Het hof heeft voor zover hier van belang in de bestreden uitspraak het volgende overwogen:
‘Standpunt advocaat-generaal
De advocaat-generaal heeft zich op het standpunt gesteld dat de verdachte als medepleger van het onder 3 tenlastegelegde feit kan worden aangemerkt.
Standpunt raadsman
De raadsman heeft betoogd dat de verdachte niet als medepleger van dit feit kan worden aangemerkt nu hij niet op de hoogte is geweest van de gesprekken van de verkopers en de potentiële beleggers en voorts dat hij niet beter wist dan dat niet aan Nederlands ingezetenen werd verkocht.
Beoordeling
Uit de verklaring van de getuige [getuige 1] (dossierbijlage D/09) volgt dat ook in Nederland diensten zijn aangeboden. De getuige [getuige 1] woonde immers destijds in Hilversum.
Voorts volgt uit de inhoud van de bewijsmiddelen dat de verdachte nauw en bewust heeft samengewerkt met de getuigen [getuige 2] en [getuige 3] bij het plegen van dit feit. Immers, de verdachte heeft in samenspraak met WHN en de getuigen [getuige 2] en [getuige 3] de optieovereenkomsten opgesteld, het prospectus aangeboden aan de toenmalige STE (nu AFM), FFCA en HRS opgericht, de rekeningen geopend, de geldstromen beheerd en overleg gepleegd met de getuigen [getuige 2] en [getuige 3] over de hoeveelheid aandelen die verkocht mochten worden door FFCA/HRS. Dat de verdachte meende dat het hier enkel zou gaan om een effectenuitgifte als bedoeld in artikel 3 Wte 1995 (oud) en niet om effectenbemiddeling, doet hieraan niet af. In het economische strafrecht geldt immers het kleurloze opzet: het opzet van de verdachte was gericht op de werkzaamheden die kwalificeren als effectenbemiddelingwerkzaamheden.
Dit betekent dat wettig en overtuigend bewezen kan worden dat de verdachte zich schuldig heeft gemaakt aan het medeplegen van effectenbemiddeling, zonder daarvoor de vereiste vergunning te hebben.’
27.
Het oordeel van het hof dat aldus sprake is van medeplegen en van wetenschap aan de kant van verzoeker acht ik niet onbegrijpelijk en, mede in het licht van het namens verzoeker aangevoerde zoals geciteerd in de cassatieschriftuur, toereikend gemotiveerd.
28.
De middelen falen en kunnen worden afgedaan met de aan art. 81 RO ontleende motivering.
29.
Nu het onder 3 bewezenverklaarde ook voor zover het hof het wel strafbaar heeft verklaard geen strafbaar feit meer oplevert, dient verzoeker mijns inziens (ook) in zoverre ter zake van dit feit te worden ontslagen van alle rechtsvervolging.

◆ DE OPDRACHTEN
**a)** Beantwoord aan de hand van het fragment over effectenbemiddeling de volgende vragen:
(i) In welke plaats woonde de getuige [getuige 1] destijds?
(ii) Welk opzet geldt volgens het hof in het economische strafrecht?
(iii) Aan welk artikel is de motivering ontleend waarmee de middelen kunnen worden afgedaan?
**b)** Vervolg het fragment over effectenbemiddeling vanaf het punt waar het eindigt.
De items zijn hierbij niet van belang.

(Datasetrijen)
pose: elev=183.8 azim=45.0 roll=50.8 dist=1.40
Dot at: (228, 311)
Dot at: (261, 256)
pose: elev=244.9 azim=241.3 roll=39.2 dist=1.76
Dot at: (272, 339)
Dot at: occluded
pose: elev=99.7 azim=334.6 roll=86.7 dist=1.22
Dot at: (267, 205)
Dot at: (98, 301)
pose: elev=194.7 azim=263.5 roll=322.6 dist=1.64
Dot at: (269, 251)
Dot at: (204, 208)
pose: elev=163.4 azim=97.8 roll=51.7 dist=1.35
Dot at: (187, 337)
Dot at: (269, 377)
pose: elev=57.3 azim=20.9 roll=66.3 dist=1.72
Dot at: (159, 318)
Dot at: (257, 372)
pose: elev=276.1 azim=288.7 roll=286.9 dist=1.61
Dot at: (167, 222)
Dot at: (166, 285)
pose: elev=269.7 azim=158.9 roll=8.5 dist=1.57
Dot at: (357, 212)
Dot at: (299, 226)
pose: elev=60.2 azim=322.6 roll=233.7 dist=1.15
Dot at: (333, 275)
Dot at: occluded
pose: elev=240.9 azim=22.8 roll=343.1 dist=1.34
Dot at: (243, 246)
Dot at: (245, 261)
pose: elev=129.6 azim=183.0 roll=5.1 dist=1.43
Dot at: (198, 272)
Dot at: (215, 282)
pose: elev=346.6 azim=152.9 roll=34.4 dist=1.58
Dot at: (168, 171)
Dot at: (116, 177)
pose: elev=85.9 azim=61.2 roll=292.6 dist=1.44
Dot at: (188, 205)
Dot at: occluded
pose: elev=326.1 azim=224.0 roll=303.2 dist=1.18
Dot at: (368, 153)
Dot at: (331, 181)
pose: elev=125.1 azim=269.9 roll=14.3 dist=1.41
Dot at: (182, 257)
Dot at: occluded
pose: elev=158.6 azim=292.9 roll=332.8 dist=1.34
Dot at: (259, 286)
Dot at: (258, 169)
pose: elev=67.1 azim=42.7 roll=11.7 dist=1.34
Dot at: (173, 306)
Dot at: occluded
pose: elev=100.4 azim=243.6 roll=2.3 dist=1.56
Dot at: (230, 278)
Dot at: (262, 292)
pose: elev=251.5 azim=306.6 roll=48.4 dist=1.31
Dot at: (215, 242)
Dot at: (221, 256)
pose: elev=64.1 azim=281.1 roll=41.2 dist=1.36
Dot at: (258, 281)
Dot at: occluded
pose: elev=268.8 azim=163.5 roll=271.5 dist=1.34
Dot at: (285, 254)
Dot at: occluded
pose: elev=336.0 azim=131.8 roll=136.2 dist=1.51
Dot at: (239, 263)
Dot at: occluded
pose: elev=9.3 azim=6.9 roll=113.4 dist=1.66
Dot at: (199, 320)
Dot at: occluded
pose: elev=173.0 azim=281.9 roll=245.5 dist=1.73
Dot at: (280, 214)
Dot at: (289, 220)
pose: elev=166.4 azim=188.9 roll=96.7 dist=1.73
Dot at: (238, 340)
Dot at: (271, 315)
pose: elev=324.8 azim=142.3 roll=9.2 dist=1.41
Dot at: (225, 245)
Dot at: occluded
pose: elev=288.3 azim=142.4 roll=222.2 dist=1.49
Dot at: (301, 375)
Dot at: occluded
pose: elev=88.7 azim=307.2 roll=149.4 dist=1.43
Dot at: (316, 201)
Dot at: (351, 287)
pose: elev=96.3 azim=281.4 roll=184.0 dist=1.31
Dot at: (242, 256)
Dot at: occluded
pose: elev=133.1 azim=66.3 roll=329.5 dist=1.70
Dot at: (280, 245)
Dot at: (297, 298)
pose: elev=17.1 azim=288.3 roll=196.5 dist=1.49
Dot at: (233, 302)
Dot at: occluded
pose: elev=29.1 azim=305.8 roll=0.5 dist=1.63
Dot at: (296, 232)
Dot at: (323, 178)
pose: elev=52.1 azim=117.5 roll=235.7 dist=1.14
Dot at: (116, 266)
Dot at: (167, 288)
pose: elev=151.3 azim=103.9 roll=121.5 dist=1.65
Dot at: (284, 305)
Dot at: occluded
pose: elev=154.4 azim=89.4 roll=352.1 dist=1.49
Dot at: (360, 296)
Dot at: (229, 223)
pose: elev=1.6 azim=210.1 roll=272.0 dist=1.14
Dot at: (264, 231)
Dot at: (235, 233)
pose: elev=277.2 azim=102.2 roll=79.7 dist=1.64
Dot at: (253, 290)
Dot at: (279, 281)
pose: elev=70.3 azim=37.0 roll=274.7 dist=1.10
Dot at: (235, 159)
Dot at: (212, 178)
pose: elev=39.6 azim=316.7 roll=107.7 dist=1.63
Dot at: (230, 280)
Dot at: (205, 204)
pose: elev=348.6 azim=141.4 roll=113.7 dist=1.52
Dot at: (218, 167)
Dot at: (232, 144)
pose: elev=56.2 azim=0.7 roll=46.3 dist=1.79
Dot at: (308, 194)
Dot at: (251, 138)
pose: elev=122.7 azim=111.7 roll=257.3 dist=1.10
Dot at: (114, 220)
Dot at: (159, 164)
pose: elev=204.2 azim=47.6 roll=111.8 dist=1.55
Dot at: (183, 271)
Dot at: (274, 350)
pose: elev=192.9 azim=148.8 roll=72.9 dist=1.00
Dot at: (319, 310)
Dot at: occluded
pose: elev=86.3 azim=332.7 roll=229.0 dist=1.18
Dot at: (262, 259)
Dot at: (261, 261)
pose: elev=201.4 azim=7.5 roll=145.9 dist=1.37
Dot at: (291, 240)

◆ ANTWOORDEN OP OPDRACHTEN
**a)**
(i) In Hilversum.
(ii) Het kleurloze opzet.
(iii) Aan art. 81 RO.

**b)**
30.
Andere gronden waarop Uw Raad de aangevallen beslissing zou moeten vernietigen heb ik niet aangetroffen.
31.
Deze conclusie strekt tot vernietiging van de bestreden uitspraak doch uitsluitend voor zover het hof heeft geoordeeld dat het onder 3 bewezenverklaarde strafbaar is en in zoverre tot ontslag van alle rechtsvervolging, met verwerping van het beroep voor het overige.
De Procureur-Generaal bij de Hoge Raad der Nederlanden
A-G
Voetnoten
Voetnoten Conclusie 13‑12‑2011
De raadsman was aanvankelijk door de griffie alhier foutief geïnformeerd over de afwezigheid van een aanvulling op het verkorte arrest met bewijsmiddelen (daarover klaagde het derde middel) en heeft van een hem gestelde nadere termijn tot wijziging en aanvulling van de eerder ingediende schriftuur en het eventueel intrekken van middelen tijdig gebruik gemaakt.
De steller van de tenlastelegging zal bedoeld hebben dit gedachtestreepje ná het woord ‘opzettelijk’ te plaatsen.
Na het eerdere ‘(onder meer)’ is dit een doublure in de tenlastelegging.
Zie noot 3.
‘Markets in Financial Instruments Directive’, richtlijn nr. 2004/39/EG van het Europees Parlement en de Raad van 21 april 2004 betreffende markten voor financiële instrumenten, tot wijziging van de Richtlijnen nr. 85/611/EEG en 93/6/EEG van de Raad en van Richtlijn nr. 2000/12/EG van het Europees Parlement en de Raad en houdende intrekking van Richtlijn 93/22/EEG van de Raad (PbEU L 145).
Richtlijn nr. 2006/73/EG van de Commissie van de Europese Gemeenschappen van 10 augustus 2006 (PbEU L 241) en Verordening nr. 1287/2006 van de Commissie van de Europese Gemeenschappen van 10 augustus 2006 (PbEU L 241).
Kamerstukken II, vergaderjaar 2006–2007, 31 086, nr. 3, p. 91.
Te rekenen vanaf de dag waarop de oorspronkelijke verjaringstermijn is aangevangen (NJ).
J. de Hullu, Materieel Strafrecht, 4e druk, p. 133–135; Beaujean in: Handboek Strafzaken, § 31.8.1 en § 31.8.2.
Vgl. HR 23 januari 2007, LJN AZ3863, NJ 2007/83: het nalaten een deugdelijke administratie te voeren.
Valkenburg in: T&C Sr, 8e, aant. 2 op art. 71 en HR 7 november 2006, LJN AY8987: het uitoefenen van een horecabedrijf zonder vergunning.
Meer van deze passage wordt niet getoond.